FreshStack: Building Realistic Benchmarks for Evaluating Retrieval on Technical Documents

Nandan Thakur, Jimmy Lin, Samuel Havens, Michael Carbin, Omar Khattab, Andrew Drozdov

Advances in Neural Information Processing Systems 38 (NeurIPS 2025) Datasets and Benchmarks Track

We introduce FreshStack, a holistic framework for automatically building information retrieval (IR) evaluation benchmarks by incorporating challenging questions and answers. FreshStack conducts the following steps:(1) automatic corpus collection from code and technical documentation,(2) nugget generation from community-asked questions and answers, and(3) nugget-level support, retrieving documents using a fusion of retrieval techniques and hybrid architectures.We use FreshStack to build five datasets on fast-growing, recent, and niche domains to ensure the tasks are sufficiently challenging.
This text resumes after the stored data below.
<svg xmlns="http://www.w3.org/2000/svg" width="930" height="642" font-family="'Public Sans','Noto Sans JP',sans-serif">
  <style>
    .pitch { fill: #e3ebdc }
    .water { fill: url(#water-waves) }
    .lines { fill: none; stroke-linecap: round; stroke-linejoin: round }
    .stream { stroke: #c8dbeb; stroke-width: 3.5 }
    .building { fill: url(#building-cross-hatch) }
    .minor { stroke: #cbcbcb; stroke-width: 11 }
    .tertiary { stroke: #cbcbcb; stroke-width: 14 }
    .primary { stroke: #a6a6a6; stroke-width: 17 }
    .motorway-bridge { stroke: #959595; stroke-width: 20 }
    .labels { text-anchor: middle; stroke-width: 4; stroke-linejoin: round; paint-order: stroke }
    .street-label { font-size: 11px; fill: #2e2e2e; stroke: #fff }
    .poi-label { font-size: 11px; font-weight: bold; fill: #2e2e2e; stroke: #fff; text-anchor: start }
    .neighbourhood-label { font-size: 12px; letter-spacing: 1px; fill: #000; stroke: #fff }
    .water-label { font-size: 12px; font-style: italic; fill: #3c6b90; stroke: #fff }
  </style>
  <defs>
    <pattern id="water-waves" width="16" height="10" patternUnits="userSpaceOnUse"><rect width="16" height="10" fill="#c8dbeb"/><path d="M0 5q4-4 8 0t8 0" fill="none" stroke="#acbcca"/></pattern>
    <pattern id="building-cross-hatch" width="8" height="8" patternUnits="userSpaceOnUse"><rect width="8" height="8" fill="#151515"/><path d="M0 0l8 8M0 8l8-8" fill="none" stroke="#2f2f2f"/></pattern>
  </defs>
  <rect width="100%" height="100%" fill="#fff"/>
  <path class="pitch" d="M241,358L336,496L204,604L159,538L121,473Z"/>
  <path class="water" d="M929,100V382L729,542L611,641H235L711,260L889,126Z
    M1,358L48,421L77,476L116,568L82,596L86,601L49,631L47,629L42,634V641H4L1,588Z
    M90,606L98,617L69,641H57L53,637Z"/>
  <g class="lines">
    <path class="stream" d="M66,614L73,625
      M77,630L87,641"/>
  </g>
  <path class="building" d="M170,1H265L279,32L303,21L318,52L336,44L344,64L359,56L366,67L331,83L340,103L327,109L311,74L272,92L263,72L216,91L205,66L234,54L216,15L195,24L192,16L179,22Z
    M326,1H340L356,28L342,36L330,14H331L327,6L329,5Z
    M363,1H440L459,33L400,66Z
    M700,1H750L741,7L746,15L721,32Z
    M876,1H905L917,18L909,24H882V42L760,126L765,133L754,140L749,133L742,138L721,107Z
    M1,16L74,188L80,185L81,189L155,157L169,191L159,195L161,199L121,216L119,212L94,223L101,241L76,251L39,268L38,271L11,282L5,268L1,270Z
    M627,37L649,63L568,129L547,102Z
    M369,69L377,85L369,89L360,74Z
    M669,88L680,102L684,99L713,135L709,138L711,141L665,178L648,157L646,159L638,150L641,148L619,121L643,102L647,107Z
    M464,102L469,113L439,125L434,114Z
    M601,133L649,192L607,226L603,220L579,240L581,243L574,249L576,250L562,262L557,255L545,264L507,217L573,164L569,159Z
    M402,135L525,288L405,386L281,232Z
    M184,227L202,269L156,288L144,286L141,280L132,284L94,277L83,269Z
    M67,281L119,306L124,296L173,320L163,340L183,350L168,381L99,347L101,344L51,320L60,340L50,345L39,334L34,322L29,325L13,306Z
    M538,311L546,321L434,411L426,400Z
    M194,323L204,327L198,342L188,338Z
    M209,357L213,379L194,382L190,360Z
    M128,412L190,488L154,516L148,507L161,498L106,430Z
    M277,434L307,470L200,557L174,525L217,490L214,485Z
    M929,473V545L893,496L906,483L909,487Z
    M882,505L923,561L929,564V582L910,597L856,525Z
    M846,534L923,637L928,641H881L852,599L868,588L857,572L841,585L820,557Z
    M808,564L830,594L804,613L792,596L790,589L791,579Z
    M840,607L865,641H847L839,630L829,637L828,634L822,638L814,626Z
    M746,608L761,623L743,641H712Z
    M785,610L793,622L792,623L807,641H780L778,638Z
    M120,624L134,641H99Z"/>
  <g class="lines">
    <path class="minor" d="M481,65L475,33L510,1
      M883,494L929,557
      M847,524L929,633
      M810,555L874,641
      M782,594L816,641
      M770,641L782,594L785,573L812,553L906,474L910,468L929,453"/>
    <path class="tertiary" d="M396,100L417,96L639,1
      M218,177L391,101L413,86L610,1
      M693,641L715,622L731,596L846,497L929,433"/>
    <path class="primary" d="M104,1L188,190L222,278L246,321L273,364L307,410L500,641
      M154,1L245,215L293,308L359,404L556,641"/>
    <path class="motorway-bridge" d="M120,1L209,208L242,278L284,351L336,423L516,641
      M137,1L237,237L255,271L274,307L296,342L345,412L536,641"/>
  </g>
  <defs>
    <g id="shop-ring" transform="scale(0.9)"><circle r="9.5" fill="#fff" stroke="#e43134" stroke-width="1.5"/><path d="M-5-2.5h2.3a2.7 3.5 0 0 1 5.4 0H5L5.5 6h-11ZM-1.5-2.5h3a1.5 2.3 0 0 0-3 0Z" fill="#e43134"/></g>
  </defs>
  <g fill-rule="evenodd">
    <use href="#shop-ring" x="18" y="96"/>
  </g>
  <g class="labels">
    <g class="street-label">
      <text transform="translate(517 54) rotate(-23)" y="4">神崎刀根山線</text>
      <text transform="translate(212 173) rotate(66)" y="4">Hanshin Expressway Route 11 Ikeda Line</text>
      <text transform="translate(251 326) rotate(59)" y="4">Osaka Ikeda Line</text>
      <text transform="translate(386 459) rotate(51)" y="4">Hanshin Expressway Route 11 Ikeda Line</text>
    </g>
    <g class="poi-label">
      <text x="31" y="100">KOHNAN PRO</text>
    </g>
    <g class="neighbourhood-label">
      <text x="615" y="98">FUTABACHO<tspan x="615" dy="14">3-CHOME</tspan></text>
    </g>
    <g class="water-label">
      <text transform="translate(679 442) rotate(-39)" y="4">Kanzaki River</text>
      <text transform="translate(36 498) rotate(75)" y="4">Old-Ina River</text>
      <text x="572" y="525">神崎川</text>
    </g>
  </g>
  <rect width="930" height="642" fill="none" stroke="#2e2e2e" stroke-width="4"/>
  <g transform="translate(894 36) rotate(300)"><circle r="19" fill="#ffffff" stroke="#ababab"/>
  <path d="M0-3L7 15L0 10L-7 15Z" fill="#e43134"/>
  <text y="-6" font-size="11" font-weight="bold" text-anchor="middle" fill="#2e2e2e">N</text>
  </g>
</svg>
On FreshStack, existing retrieval models, when applied out-of-the-box, significantly underperform oracle approaches on all five domains, denoting plenty of headroom to improve IR quality. In addition, we identify cases where rerankers do not improve first-stage retrieval accuracy (two out of five domains) and oracle context helps an LLM generator generate a high-quality RAG answer.We hope FreshStack will facilitate future work toward constructing realistic, scalable, and uncontaminated IR and RAG evaluation benchmarks.